2. 6325 sayılı Hukuk Uyuşmazlıklarında Arabuluculuk Kanunu'nun (6325 sayılı Kanun) "Dava şartı olarak arabuluculuk" kenar başlıklı 18/A maddesinin on bir ila on dördüncü fıkraları şöyledir:

“(11) Taraflardan birinin geçerli bir mazeret göstermeksizin ilk toplantıya katılmaması sebebiyle arabuluculuk faaliyetinin sona ermesi durumunda toplantıya katılmayan taraf, son tutanakta belirtilir ve bu taraf davada kısmen veya tamamen haklı çıksa bile yargılama giderinin tamamından sorumlu tutulur. Ayrıca bu taraf lehine vekâlet ücretine hükmedilmez. Her iki tarafın da ilk toplantıya katılmaması sebebiyle sona ... arabuluculuk faaliyeti üzerine açılacak davalarda tarafların yaptıkları yargılama giderleri kendi üzerlerinde bırakılır.

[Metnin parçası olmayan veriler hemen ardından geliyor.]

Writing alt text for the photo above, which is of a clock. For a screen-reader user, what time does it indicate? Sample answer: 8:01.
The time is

(12) Tarafların arabuluculuk faaliyeti sonunda anlaşmaları hâlinde, arabuluculuk ücreti, Arabuluculuk Asgari Ücret Tarifesinin eki Arabuluculuk Ücret Tarifesinin İkinci Kısmına göre aksi kararlaştırılmadıkça taraflarca eşit şekilde karşılanır. Bu durumda ücret, Tarifenin Birinci Kısmında belirlenen iki saatlik ücret tutarından az olamaz.

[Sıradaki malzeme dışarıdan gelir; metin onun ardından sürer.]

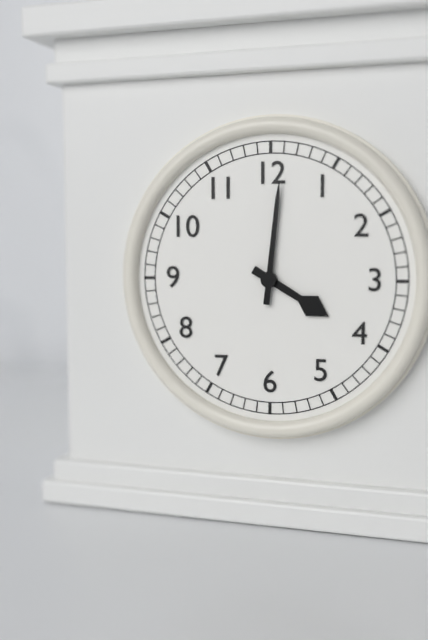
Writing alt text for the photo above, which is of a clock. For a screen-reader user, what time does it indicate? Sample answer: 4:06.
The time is 4:01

(13) Arabuluculuk faaliyeti sonunda taraflara ulaşılamaması, taraflar katılmadığı için görüşme yapılamaması veya iki saatten az süren görüşmeler sonunda tarafların anlaşamamaları hâllerinde, iki saatlik ücret tutarı Tarifenin Birinci Kısmına göre Adalet Bakanlığı bütçesinden ödenir. İki saatten fazla süren görüşmeler sonunda tarafların anlaşamamaları hâlinde ise iki saati aşan kısma ilişkin ücret aksi kararlaştırılmadıkça taraflarca eşit şekilde uyuşmazlığın konusu dikkate alınarak Tarifenin Birinci Kısmına göre karşılanır. Adalet Bakanlığı bütçesinden ödenen ve taraflarca karşılanan arabuluculuk ücreti, yargılama giderlerinden sayılır.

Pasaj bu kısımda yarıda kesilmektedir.